L’intervention de Malory Randon, dense et rigoureuse, a dressé un portrait complet du canidé : morphologie, organisation sociale, domaines vitaux, reproduction, stratégies alimentaires. Autant de dimensions qui ont permis au public de toucher du doigt une réalité souvent moins connue que fantasmée. Derrière l’image d’un animal mythique se trouvent des comportements précis, adaptatifs, parfois déstabilisants pour les territoires de chasse et les pratiques traditionnelles. Ce qui s’est imposé au fil de la soirée, c’est que la présence du loup n’est plus une éventualité : elle est un fait, dont les conséquences se font déjà sentir dans les départements qui vivent son retour depuis deux décennies. Le cas de la Drôme, exposé par Malory Randon, en illustre la profondeur. Les chevreuils en sont les premières victimes, suivis des grands cervidés, des mouflons, des chamois et des sangliers. Mais, au-delà du nombre d’animaux prédatés, c’est le comportement même de la faune sauvage qui se modifie : perte de poids des animaux, vigilance accrue, distances de fuite allongées, déplacements plus discrets et moins prévisibles. Autant de transformations qui bouleversent l’essence même des chasses individuelles, d’approche ou d’affût. Pour les chasseurs, le constat est rude. Certains territoires, autrefois attractifs, deviennent moins prisés. Les prix des locations chutent, et les pratiquants se déplacent vers des zones jugées plus accueillantes. Les cheptels, eux, se contractent : « dans la Drôme, on observe une baisse des chevreuils (de 5500 à 3500), et des sangliers (de 12000 à 8000). Une recomposition radicale, accompagnée d’un phénomène accentué de regroupement dans les secteurs refuges, où les dégâts agricoles et forestiers se multiplient du fait des concentrations anormales de gibier.
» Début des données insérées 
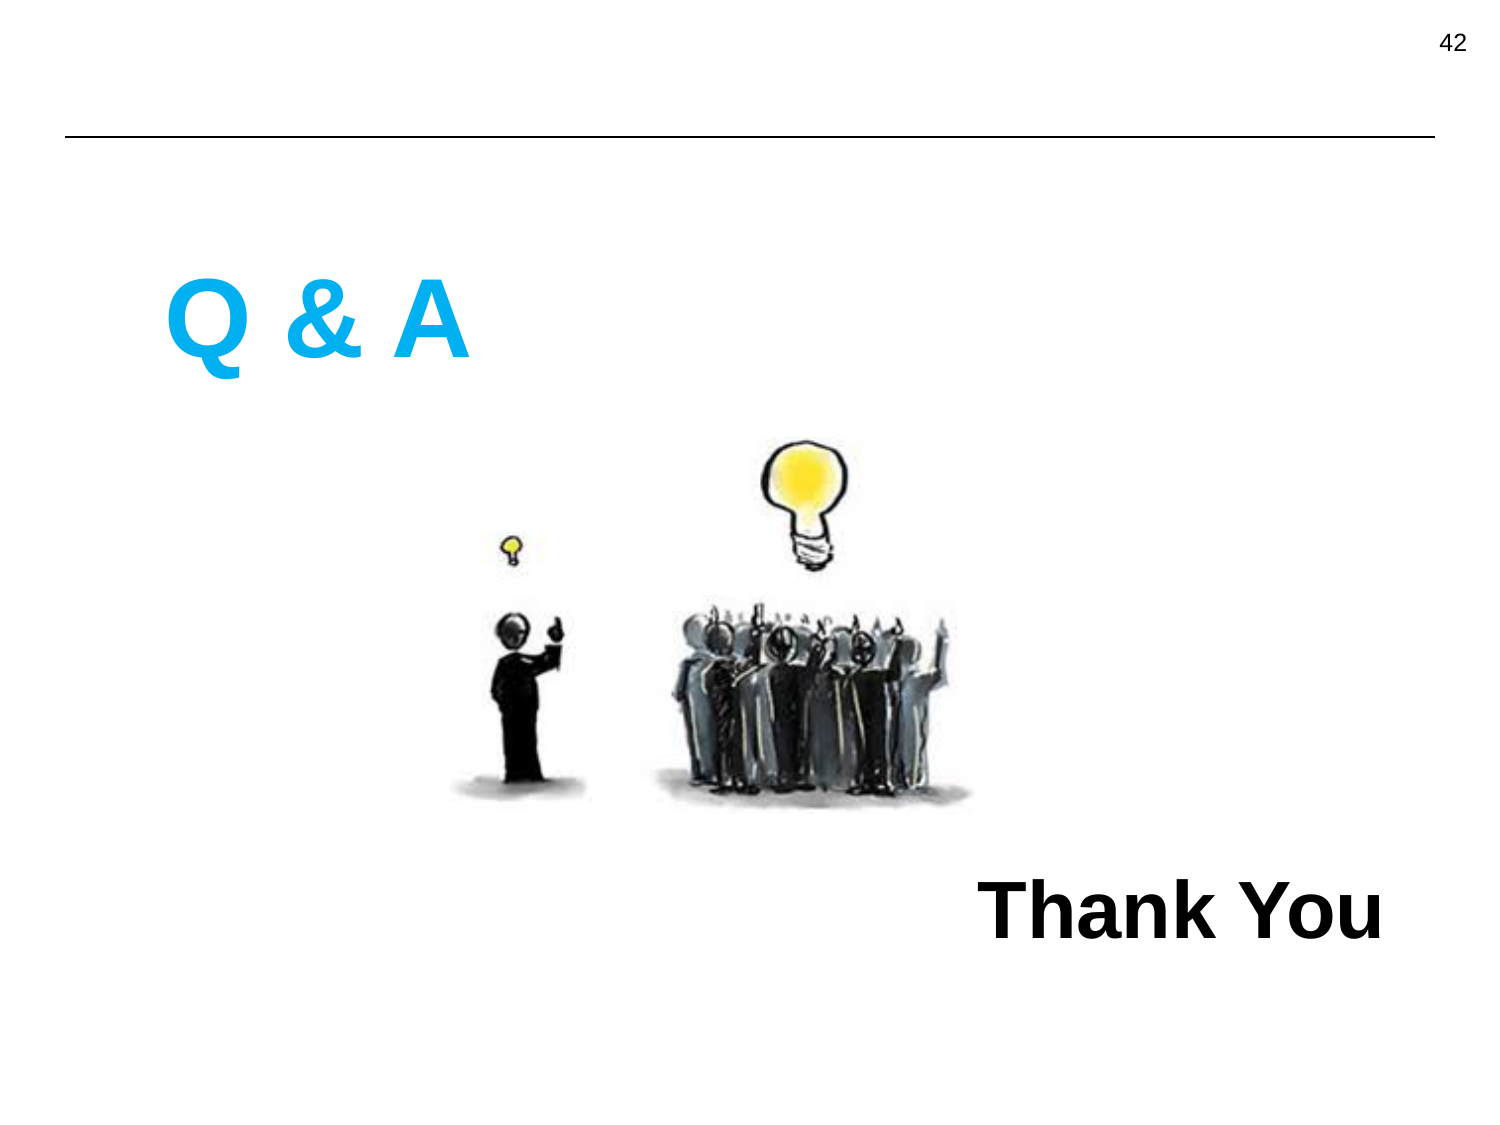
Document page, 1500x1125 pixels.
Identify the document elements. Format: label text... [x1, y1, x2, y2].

text_box Q & A [149, 237, 663, 388]
picture [449, 437, 976, 814]
slide_number 42 [1131, 18, 1483, 62]
title Thank You [962, 800, 1459, 963]
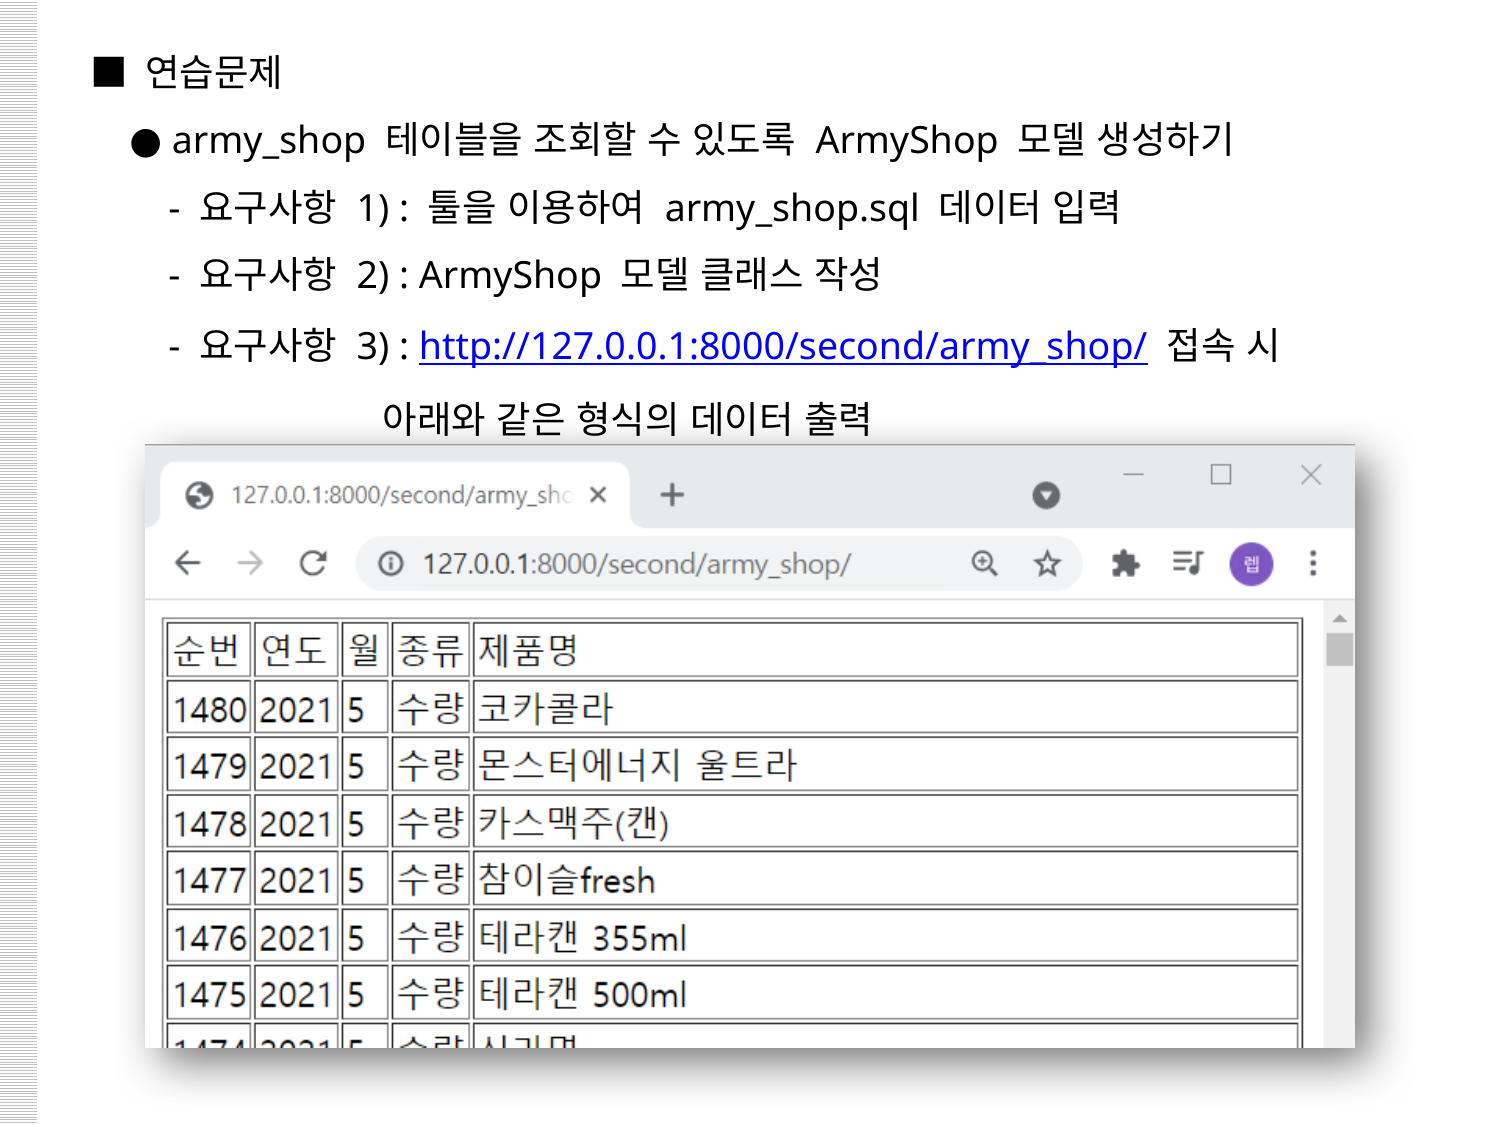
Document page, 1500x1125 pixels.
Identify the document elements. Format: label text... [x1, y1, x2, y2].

picture [145, 444, 1355, 1048]
text_box ■ 연습문제 ● army_shop 테이블을 조회할 수 있도록 ArmyShop 모델 생성하기 - 요구사항 1) : 툴을 이용하여 army_shop.sql 데이터 입력 - 요구사항 2) : ArmyShop 모델 클래스 작성 - 요구사항 3) : http://127.0.0.1:8000/second/army_shop/ 접속 시 아래와 같은 형식의 데이터 출력 [75, 19, 1307, 448]
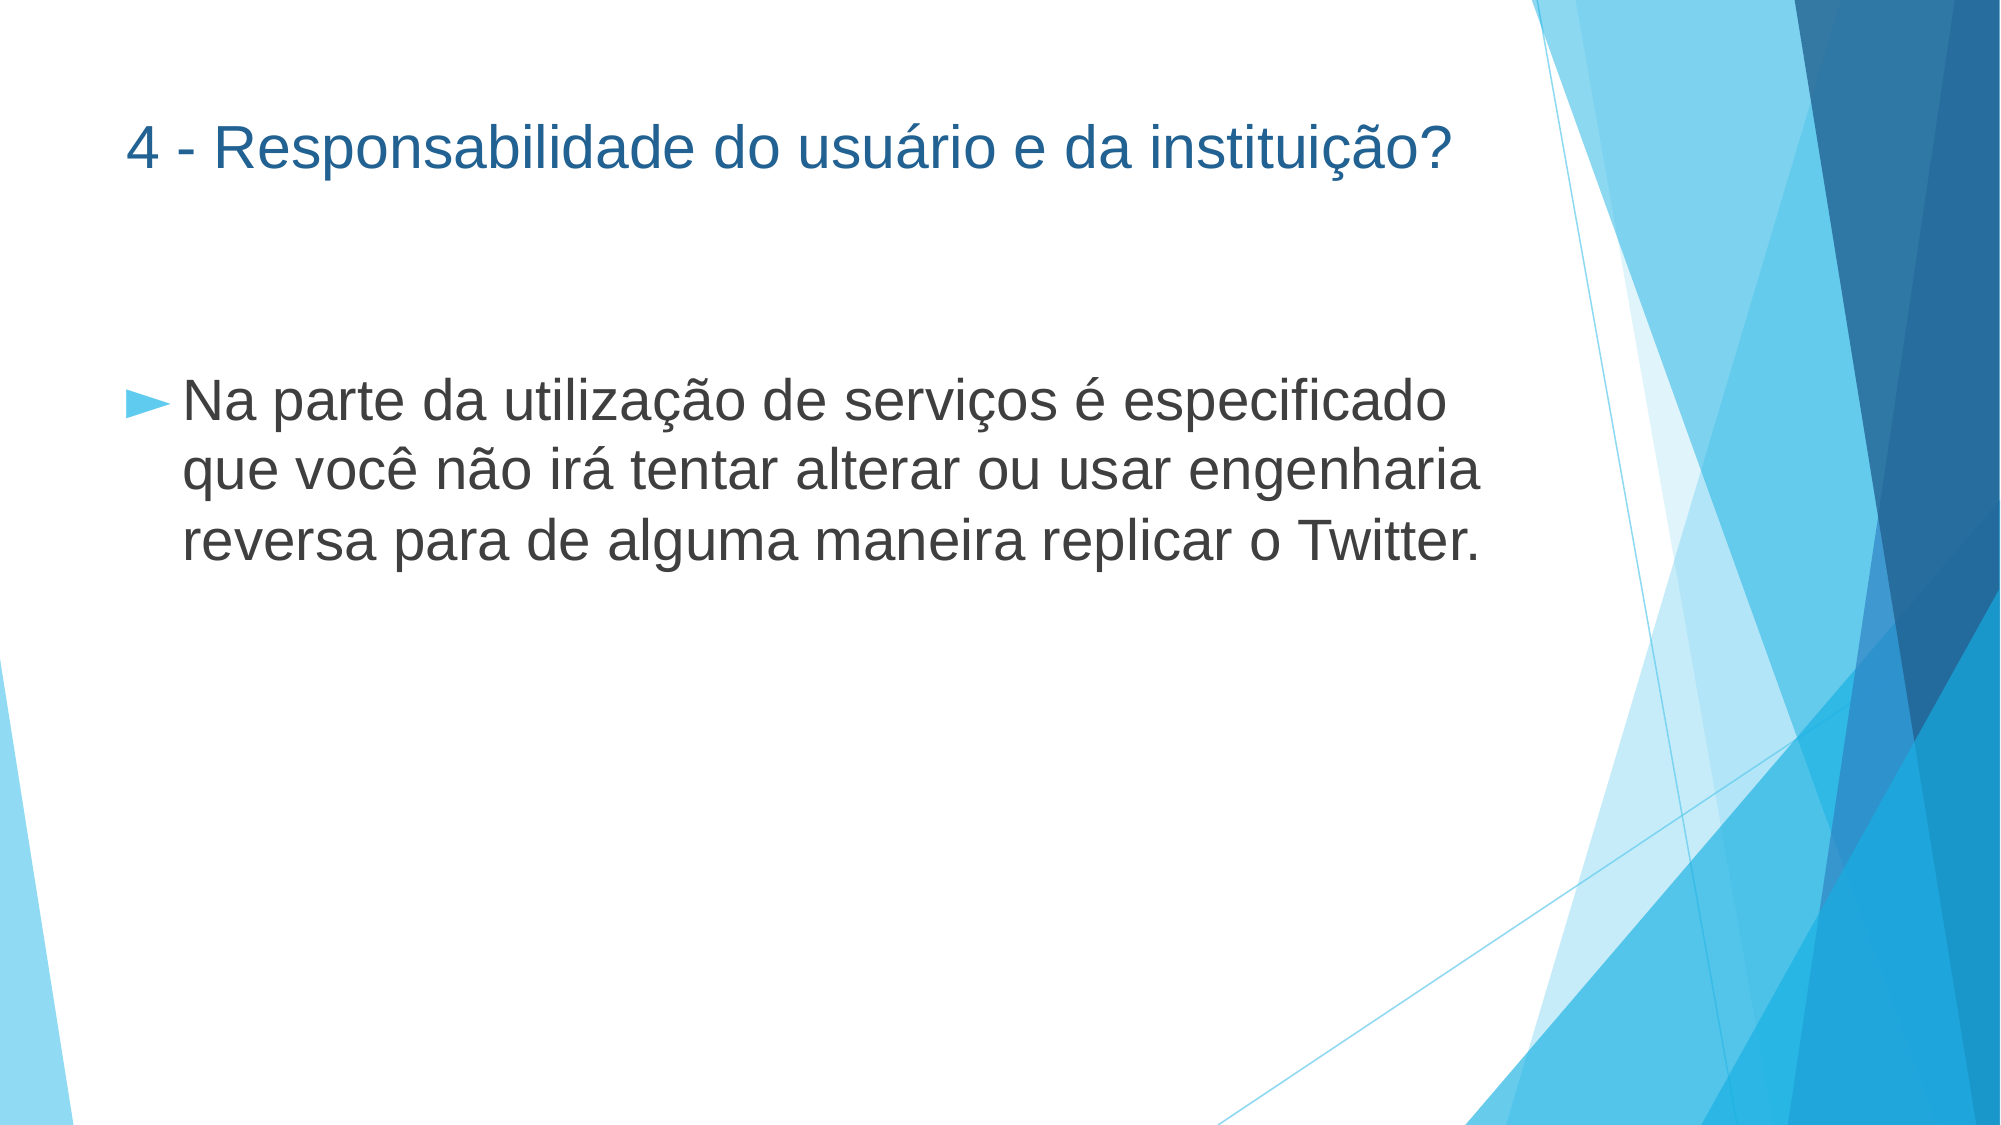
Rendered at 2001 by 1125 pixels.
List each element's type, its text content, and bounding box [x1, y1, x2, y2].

title 4 - Responsabilidade do usuário e da instituição? [111, 99, 1522, 317]
list Na parte da utilização de serviços é especificado que você não irá tentar alterar ou usar engenharia reversa para de alguma maneira replicar o Twitter. [111, 354, 1522, 992]
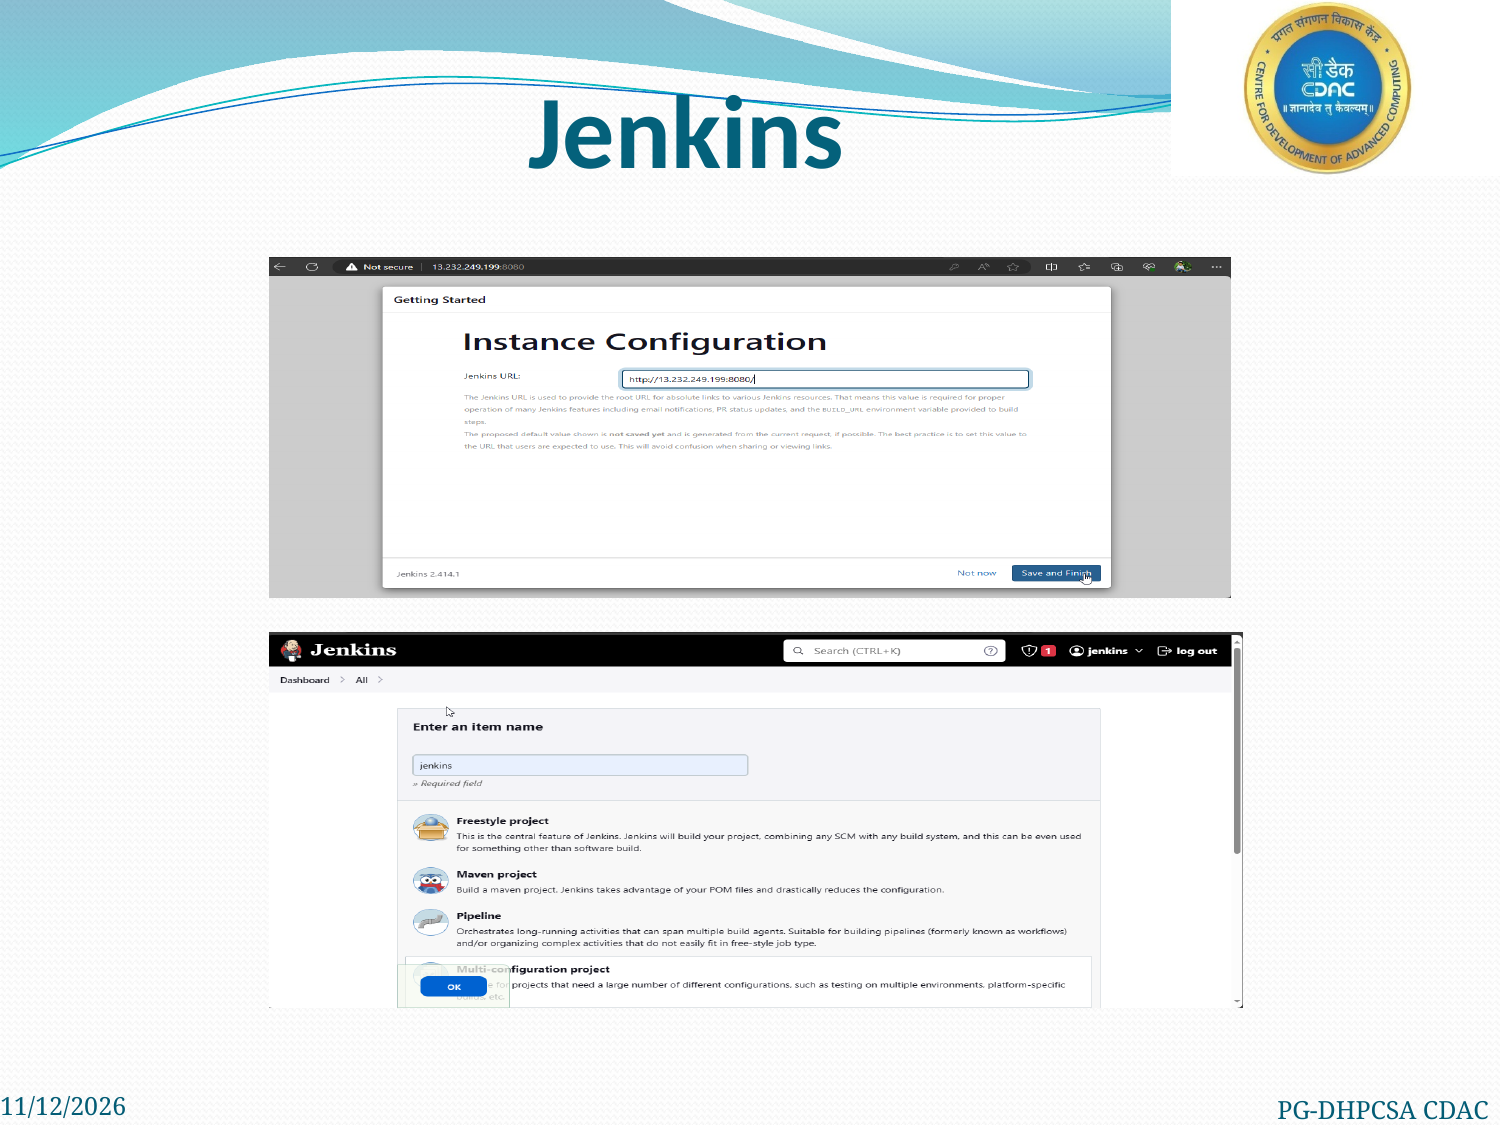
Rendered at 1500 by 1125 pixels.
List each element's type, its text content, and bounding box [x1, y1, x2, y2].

picture [269, 632, 1243, 1008]
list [269, 257, 1231, 598]
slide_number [0, 1065, 350, 1125]
title Jenkins [82, 35, 1175, 190]
footer PG-DHPCSA CDAC [1277, 1065, 1500, 1125]
picture [1171, 0, 1500, 177]
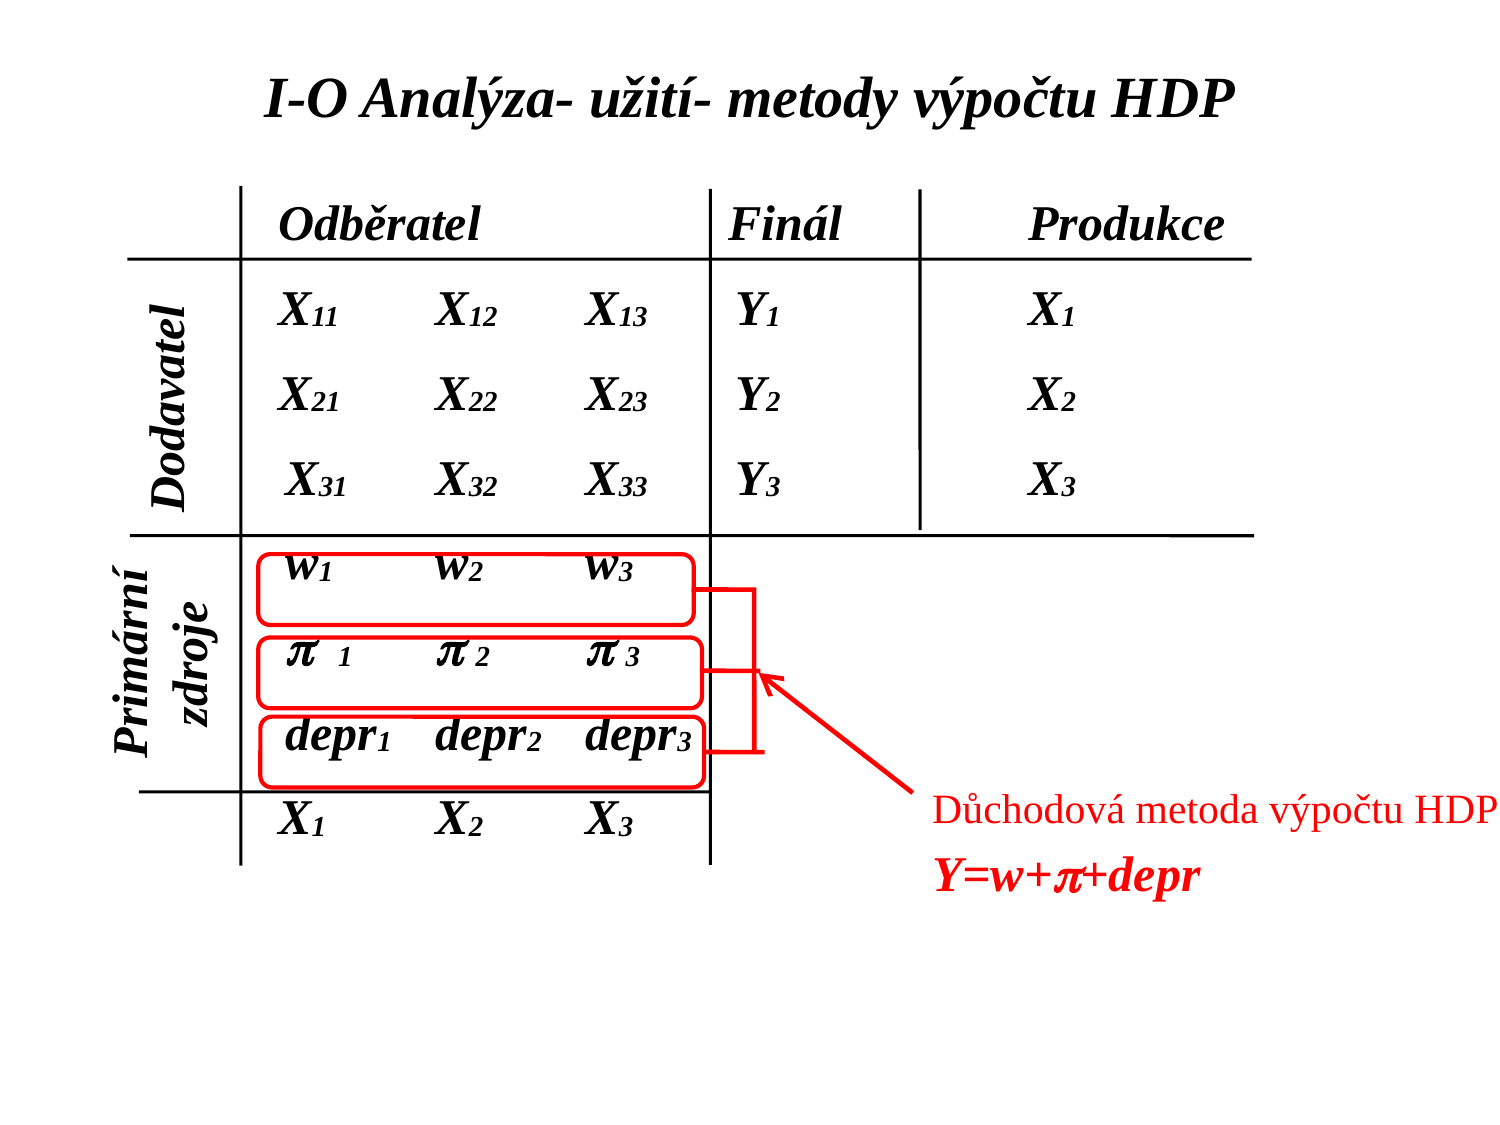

Même les chiens ne sont pas épargnés : sensibles à la présence du prédateur, certains cessent de chasser, d’autres, égarés, deviennent des proies faciles. Autant d’éléments qui, mis bout à bout, nourrissent une inquiétude palpable... » avouait Malory Randon.

 

L’ avis de « alabillebaude » :

Face au loup, le chasseur doit rester le véritable gardien des territoires

Mais la question la plus lourde, celle qui a effleuré, puis échappé, à la séance des questions-réponses, demeure : quelle place pour la chasse lorsque le loup s’installe durablement ? Non pas en termes de posture politique, mais en termes d’organisation, d’adaptation, de redéfinition du rôle du chasseur dans un écosystème où un autre régulateur, naturel cette fois, s’impose. La présence du loup, parce qu’elle est désormais installée et imposée par la dynamique naturelle de l’espèce autant que par la réglementation, appelle à repenser la gestion cynégétique. Le chasseur de demain, confronté à un prédateur dont la présence s’est affirmée sans qu’il n’y ait été associé, ne pourra certes pas ignorer le loup, mais il ne devra pas pour autant en devenir le simple spectateur. Son rôle, historique et concret dans la gestion des territoires, gagnera en importance à mesure que les populations de gibier se réorganiseront sous la pression du prédateur. Contrairement au loup, dont l’action est aveugle, opportuniste et souvent déstabilisante pour les équilibres locaux, le chasseur apporte une régulation raisonnée, pilotée, adaptée aux enjeux agro-sylvo-cynégétiques. L’arrivée du loup modifie les données, complique l’exercice, fragilise l’équilibre des territoires et met à mal des décennies d’efforts de gestion durable menés par les chasseurs. Ce n’est donc pas à eux de s’effacer, mais bien de rappeler que la connaissance fine du terrain, des populations et des cycles naturels leur appartient. Là où le loup impose, le chasseur ajuste. Là où le prédateur dérègle, le chasseur compense. La présence du loup, parce qu’elle bouscule les pratiques, accentue encore la nécessité de reconnaître la chasse comme un outil essentiel de gestion. Ce n’est pas au chasseur de s’adapter seul, mais bien à la société d’admettre que le prédateur, en s’installant, génère des contraintes nouvelles. Dans ce contexte, le chasseur apparaît comme le premier et le plus légitime gestionnaire de terrain, celui qui observe, mesure, alerte et agit. L’avenir de la chasse ne doit pas être pensé comme une cohabitation subie, mais comme la défense d’un savoir-faire indispensable, d’un lien vivant avec les territoires, et d’un équilibre qu’aucun prédateur ne saura garantir seul. L’enjeu n’est pas d’offrir une place au loup, mais de préserver celle, essentielle, du chasseur dans des campagnes qui ont besoin de régulation maîtrisée, de présence humaine et de compréhension fine des milieux.